• TO-DO ITEM: Each line of the data that mentions the string "dates" needs to be identified and copied.

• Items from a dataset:
####################
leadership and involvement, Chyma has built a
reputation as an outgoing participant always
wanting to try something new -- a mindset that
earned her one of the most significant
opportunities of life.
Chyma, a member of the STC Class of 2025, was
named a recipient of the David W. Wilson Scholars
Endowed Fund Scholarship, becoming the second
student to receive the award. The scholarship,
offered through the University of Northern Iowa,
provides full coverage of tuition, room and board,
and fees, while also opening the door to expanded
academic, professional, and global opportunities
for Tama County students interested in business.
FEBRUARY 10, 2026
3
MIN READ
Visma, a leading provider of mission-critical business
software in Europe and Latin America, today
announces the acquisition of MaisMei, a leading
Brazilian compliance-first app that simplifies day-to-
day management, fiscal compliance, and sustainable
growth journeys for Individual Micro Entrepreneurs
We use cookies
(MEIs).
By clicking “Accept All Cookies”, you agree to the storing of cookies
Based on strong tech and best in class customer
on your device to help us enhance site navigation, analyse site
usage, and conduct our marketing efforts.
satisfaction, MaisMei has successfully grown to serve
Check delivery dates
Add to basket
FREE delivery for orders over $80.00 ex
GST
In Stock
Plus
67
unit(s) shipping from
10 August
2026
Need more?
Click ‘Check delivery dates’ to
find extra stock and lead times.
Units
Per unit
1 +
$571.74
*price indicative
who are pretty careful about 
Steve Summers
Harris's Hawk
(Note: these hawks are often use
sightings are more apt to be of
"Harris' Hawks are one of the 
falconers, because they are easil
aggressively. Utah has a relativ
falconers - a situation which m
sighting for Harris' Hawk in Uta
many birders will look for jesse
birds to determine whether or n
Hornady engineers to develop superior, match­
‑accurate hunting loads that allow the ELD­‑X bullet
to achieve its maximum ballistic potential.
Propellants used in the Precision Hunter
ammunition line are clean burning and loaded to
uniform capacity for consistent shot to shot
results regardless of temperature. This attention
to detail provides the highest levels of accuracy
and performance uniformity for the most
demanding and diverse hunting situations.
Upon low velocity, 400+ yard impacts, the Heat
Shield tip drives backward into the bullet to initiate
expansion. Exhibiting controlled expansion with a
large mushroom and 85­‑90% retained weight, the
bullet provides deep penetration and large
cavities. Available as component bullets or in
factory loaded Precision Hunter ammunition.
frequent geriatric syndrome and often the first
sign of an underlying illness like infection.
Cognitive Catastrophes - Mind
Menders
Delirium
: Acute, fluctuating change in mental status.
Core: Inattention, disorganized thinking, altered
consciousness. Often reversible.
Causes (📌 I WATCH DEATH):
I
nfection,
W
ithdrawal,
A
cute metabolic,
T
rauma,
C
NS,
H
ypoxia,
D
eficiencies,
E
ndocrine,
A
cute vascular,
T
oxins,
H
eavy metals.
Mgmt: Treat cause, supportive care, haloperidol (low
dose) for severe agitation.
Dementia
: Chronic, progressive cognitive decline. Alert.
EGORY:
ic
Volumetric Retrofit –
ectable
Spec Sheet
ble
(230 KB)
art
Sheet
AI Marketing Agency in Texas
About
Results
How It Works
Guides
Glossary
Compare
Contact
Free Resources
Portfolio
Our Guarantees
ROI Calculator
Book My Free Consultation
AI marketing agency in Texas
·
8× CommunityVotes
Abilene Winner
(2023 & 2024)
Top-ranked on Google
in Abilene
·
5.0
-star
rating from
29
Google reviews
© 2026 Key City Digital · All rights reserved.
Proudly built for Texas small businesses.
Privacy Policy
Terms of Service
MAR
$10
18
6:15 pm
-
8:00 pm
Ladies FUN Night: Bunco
####################
• REPLY TO THE TASK:
Check delivery dates
Click ‘Check delivery dates’ to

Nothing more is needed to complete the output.